Kesenjangan Kepemilikan Rumah di Indonesia Meningkat, Backlog Tembus 15 Juta Unit
markdown Kesenjangan antara jumlah rumah yang tersedia dengan jumlah keluarga di Indonesia semakin menganga. Wakil Menteri Perumahan dan Kawasan Permukiman (PKP), Fahri Hamzah, mengungkapkan bahwa angka backlog atau kekurangan perumahan telah mencapai angka yang mengkhawatirkan, yaitu 15 juta unit. Data ini berdasarkan pada informasi terbaru yang dihimpun oleh Badan Pusat Statistik (BPS). Pernyataan tersebut disampaikan dalam acara Silaturahmi Nasional (Silatnas) Apersi 2025 di Jakarta, Senin (21/4/2025).
"Jumlah backlog baru itu bukan 9,9 juta atau 12 juta yang disebutkan sebelumnya. Angka riilnya kini mencapai sekitar 15 juta antrean untuk pemilikan rumah baru. Selain itu, kita juga memiliki backlog renovasi Rumah Tidak Layak Huni (RTLH) yang jumlahnya mencapai sekitar 26 juta unit," ujar Fahri.
Menurut Fahri, pertumbuhan jumlah keluarga di Indonesia tidak sebanding dengan penambahan jumlah rumah yang tersedia. Hal ini mengakibatkan pasar perumahan semakin tertekan dan sulit diakses oleh masyarakat. Data menunjukkan bahwa populasi Indonesia saat ini sekitar 289,5 juta jiwa. Jumlah keluarga telah meningkat signifikan dari 74-78 juta pada tahun 2023-2024 menjadi 93,1 juta keluarga saat ini. Selain itu, terjadi penurunan rata-rata anggota keluarga.
"Rata-rata hanya ada tiga orang dalam satu keluarga. Saya menduga hal ini disebabkan oleh bonus demografi, di mana anak-anak muda yang memasuki usia menikah mengalami kesulitan untuk memiliki rumah sendiri," jelasnya.
Fahri juga menyoroti potensi kesalahan dalam metode pengumpulan data perumahan. Ia mengindikasikan adanya kemungkinan pencampuran antara data rumah sebagai unit fisik dan data keluarga sebagai penghuninya. Untuk mengatasi masalah ini, ia berencana mengundang perwakilan dari sepuluh kementerian terkait untuk membahas dan menyelaraskan data agar diperoleh angka yang lebih akurat dan representatif.

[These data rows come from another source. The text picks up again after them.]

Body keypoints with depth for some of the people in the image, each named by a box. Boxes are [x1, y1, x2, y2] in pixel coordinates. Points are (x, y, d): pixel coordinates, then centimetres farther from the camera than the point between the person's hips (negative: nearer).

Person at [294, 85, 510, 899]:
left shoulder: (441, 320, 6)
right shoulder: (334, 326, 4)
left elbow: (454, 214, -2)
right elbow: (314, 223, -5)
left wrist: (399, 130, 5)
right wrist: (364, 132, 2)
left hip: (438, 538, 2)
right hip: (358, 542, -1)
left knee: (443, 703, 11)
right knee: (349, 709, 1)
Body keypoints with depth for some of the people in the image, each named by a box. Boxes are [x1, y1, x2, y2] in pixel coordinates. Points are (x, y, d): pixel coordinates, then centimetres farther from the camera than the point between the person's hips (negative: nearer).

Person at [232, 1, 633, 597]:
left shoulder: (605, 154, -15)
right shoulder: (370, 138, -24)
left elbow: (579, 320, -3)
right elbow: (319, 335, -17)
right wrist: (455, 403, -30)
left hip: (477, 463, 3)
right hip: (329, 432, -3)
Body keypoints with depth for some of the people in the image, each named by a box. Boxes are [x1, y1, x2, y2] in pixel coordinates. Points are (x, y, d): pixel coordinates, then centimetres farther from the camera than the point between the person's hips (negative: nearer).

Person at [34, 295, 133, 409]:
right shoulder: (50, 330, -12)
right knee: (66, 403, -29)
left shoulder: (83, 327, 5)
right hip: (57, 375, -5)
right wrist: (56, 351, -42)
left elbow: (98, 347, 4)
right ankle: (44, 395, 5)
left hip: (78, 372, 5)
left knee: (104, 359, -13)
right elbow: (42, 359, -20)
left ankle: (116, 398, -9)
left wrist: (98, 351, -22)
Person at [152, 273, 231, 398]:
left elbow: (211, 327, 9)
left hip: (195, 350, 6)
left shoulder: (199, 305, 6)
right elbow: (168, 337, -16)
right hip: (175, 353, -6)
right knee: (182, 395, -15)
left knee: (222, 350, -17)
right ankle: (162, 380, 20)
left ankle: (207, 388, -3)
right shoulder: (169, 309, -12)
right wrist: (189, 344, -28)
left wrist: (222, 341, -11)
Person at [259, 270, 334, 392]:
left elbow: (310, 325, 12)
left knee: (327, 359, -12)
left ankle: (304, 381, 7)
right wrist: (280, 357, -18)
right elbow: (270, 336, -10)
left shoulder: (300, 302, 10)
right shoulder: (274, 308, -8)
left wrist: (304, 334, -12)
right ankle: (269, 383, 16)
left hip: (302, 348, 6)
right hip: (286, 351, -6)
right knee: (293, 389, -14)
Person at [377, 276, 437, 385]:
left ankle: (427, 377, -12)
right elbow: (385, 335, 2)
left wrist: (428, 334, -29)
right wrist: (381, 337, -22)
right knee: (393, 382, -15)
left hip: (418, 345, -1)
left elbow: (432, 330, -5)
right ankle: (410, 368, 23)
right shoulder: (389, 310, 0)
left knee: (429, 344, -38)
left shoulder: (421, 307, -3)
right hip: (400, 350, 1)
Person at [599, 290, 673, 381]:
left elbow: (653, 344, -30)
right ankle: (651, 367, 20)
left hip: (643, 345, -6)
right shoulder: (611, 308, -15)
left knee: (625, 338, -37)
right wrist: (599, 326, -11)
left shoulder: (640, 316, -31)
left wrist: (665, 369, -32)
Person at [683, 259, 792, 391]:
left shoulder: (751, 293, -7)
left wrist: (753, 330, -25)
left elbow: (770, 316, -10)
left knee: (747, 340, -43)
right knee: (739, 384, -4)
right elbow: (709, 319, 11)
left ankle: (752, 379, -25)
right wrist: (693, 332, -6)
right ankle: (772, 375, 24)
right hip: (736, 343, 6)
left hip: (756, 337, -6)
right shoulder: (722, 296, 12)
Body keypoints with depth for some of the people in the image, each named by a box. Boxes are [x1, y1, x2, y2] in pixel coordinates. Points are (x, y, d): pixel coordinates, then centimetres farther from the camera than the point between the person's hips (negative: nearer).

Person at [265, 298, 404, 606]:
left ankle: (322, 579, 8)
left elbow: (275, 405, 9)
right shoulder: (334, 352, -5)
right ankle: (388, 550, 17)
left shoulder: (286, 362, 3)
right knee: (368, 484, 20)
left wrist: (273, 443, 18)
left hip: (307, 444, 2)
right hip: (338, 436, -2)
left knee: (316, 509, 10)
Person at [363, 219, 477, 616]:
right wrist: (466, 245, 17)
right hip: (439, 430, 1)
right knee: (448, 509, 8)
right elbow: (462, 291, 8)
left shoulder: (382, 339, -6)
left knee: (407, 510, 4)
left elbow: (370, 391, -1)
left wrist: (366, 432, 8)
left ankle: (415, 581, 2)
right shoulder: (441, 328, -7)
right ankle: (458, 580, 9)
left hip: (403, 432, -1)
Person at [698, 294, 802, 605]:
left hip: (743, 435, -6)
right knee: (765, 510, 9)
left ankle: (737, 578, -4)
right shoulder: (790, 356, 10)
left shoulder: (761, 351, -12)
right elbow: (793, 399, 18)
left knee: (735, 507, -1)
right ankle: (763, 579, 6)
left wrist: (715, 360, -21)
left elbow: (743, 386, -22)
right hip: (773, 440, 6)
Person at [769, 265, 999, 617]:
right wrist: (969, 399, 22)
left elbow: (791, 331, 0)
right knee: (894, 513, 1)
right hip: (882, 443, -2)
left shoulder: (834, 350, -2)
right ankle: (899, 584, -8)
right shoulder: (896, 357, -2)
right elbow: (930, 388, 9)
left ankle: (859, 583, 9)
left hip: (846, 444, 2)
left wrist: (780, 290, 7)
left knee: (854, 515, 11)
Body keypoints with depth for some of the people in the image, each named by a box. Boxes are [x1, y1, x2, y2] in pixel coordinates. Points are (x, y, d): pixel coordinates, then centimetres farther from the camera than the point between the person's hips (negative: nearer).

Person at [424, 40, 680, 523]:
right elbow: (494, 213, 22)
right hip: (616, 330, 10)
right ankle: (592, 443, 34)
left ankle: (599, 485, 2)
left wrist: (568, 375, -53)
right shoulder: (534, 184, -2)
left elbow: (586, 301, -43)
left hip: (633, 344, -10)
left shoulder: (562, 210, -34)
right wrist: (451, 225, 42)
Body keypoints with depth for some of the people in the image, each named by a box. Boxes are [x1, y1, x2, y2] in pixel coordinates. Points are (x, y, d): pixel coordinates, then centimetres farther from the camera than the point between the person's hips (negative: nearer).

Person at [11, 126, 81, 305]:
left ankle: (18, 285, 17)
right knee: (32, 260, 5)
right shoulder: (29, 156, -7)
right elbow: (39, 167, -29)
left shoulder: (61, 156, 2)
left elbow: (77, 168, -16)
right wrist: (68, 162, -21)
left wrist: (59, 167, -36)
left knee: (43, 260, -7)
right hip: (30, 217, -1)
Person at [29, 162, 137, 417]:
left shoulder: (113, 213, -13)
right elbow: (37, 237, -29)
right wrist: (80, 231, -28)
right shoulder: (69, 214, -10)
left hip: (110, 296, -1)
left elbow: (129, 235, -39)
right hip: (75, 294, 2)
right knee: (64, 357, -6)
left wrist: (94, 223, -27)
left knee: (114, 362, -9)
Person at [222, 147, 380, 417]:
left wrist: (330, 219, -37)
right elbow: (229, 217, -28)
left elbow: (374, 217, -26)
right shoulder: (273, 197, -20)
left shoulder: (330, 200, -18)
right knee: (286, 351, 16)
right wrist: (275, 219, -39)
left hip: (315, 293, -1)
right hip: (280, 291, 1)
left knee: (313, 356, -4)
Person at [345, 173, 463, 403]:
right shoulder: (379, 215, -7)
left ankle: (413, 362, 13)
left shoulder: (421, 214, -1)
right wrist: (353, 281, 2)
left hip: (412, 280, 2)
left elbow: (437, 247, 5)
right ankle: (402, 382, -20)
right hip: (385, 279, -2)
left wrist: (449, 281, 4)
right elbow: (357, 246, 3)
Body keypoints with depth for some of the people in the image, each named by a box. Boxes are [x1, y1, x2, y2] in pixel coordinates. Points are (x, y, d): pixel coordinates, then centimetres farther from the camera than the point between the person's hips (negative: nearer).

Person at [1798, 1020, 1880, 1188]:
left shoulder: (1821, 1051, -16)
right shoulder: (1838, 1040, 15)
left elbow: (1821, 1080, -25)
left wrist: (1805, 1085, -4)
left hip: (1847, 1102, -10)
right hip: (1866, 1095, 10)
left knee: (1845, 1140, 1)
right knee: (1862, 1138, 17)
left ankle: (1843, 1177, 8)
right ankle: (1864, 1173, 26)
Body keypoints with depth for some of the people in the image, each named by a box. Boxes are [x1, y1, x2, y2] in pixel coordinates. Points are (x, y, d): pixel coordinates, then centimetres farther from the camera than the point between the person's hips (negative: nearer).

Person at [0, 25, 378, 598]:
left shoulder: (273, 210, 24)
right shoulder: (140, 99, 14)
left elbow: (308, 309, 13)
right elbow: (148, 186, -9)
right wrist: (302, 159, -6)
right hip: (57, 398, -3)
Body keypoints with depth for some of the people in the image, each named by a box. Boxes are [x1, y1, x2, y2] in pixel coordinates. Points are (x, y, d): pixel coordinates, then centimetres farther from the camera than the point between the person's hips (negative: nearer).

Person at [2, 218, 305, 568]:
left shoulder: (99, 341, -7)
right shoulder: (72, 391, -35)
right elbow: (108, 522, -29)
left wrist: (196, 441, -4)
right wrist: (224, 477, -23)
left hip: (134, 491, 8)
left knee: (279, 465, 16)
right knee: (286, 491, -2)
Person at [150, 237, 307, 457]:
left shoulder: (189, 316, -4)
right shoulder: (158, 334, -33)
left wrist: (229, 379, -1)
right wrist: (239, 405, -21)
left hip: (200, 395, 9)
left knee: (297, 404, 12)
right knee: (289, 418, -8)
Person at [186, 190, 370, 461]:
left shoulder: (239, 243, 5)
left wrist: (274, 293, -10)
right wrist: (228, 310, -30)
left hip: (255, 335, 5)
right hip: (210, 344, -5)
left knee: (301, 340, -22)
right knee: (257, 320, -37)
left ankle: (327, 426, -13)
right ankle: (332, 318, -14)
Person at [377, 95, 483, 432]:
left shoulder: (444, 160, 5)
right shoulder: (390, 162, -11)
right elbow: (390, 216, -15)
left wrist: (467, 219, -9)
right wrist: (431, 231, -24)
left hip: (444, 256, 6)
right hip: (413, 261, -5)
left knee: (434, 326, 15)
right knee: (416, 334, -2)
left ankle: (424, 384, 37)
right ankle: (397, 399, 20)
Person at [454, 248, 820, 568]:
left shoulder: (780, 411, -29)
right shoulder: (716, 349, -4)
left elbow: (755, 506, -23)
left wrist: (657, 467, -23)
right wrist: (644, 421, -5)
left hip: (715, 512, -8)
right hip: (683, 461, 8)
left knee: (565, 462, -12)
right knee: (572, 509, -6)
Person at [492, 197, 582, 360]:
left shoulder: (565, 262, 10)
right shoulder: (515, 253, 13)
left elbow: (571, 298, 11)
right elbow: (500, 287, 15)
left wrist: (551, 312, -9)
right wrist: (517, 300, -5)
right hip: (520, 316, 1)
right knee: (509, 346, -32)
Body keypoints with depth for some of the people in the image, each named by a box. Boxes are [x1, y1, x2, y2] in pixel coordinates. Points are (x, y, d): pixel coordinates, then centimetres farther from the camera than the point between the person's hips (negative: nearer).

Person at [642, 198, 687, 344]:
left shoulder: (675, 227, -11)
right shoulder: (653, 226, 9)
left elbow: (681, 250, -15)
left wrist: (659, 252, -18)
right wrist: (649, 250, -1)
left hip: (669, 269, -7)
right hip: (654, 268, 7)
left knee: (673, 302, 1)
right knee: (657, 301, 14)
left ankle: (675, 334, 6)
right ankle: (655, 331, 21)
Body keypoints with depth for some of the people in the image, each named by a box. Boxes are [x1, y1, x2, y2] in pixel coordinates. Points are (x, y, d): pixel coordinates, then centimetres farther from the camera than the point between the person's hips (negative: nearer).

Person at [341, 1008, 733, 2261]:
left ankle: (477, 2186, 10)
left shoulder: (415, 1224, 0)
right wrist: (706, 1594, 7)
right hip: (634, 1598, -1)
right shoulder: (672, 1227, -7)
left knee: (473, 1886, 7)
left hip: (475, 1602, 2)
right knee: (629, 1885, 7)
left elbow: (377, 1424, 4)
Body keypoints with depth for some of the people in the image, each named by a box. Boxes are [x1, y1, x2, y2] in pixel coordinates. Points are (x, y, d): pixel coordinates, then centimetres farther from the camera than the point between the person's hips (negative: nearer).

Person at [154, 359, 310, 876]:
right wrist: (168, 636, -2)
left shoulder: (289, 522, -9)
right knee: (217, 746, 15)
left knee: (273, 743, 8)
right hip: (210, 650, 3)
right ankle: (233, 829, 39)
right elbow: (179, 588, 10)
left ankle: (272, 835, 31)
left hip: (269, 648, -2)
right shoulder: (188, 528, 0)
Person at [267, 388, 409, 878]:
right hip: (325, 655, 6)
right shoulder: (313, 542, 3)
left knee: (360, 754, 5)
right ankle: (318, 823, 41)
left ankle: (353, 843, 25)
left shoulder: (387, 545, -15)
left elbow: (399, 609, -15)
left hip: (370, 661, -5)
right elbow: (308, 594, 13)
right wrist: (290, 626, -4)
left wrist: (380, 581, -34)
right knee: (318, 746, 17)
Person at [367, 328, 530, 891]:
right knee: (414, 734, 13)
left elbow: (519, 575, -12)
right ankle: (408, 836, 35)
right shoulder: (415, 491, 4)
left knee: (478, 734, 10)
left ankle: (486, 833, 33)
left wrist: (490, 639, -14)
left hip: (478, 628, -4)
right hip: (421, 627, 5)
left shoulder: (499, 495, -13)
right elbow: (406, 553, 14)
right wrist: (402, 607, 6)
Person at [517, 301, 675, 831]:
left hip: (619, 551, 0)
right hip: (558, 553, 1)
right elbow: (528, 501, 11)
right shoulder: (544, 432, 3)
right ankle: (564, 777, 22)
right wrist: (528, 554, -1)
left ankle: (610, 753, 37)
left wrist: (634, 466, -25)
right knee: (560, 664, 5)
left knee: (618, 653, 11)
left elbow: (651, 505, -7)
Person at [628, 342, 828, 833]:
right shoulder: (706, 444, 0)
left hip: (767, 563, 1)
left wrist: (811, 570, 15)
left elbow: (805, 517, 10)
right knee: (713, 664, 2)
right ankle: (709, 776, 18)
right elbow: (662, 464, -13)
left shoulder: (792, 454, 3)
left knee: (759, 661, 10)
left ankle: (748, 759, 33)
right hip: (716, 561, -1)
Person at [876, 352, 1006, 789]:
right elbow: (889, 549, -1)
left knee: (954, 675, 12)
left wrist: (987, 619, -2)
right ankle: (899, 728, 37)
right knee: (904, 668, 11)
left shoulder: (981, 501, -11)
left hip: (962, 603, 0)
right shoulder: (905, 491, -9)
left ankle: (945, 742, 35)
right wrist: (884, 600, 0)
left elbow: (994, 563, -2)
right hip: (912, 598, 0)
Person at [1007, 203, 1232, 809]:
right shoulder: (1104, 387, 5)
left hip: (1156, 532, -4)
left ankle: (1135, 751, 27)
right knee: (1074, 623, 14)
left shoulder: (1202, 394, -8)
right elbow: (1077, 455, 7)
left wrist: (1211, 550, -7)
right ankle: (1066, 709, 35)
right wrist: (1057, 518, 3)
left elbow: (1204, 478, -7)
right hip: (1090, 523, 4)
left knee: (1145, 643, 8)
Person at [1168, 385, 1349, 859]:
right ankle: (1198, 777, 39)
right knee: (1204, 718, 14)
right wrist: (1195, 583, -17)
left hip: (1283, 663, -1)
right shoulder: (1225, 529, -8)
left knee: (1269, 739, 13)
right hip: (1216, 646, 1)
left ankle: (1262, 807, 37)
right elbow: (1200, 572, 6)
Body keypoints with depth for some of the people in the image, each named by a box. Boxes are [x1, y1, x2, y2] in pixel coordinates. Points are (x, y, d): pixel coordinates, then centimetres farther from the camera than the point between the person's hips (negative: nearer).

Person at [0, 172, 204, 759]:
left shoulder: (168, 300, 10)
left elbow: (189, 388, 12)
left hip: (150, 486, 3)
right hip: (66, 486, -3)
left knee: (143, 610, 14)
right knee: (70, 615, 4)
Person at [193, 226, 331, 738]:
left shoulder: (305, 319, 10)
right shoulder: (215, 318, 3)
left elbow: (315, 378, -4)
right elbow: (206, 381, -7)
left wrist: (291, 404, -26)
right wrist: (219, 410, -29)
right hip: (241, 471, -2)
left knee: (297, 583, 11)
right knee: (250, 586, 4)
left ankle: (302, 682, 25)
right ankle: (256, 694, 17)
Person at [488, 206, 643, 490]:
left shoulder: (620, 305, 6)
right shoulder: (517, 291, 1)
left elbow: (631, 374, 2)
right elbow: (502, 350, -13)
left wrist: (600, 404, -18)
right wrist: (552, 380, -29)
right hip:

Sebelumnya, mantan Direktur Jenderal Perumahan Kementerian PUPR, Iwan Suprijanto, pernah menyampaikan bahwa berdasarkan Survei Sosial Ekonomi Nasional (Susenas) yang dilakukan oleh BPS, angka backlog perumahan di Indonesia mencapai 9,9 juta unit. Namun, Iwan menekankan bahwa survei tersebut dilakukan dengan metode purposive random sampling sehingga hasilnya memiliki tingkat keyakinan yang terbatas dan hanya dapat dianggap sebagai indikasi, bukan angka riil.
Senada dengan hal tersebut, Herry Trisaputra Zuna, yang pernah menjabat sebagai Dirjen Pembiayaan Infrastruktur Kementerian PUPR, juga mengungkapkan bahwa berdasarkan data Susenas, terdapat 9,9 juta rumah tangga yang belum memiliki rumah. Selain itu, terdapat 26 juta rumah yang tidak layak huni. Dengan demikian, total kebutuhan rumah yang perlu diselesaikan mencapai sekitar 36 juta unit.
"Untuk mengatasi masalah ini, diperlukan solusi yang komprehensif, seperti Kredit Pemilikan Rumah (KPR) atau kredit untuk membangun rumah sendiri bagi mereka yang belum memiliki rumah. Sementara itu, bagi pemilik rumah tidak layak huni, diperlukan kredit renovasi rumah. Kedua hal ini harus diselesaikan secara bersamaan," ujar Herry dalam sebuah konferensi pers mengenai Program Tapera.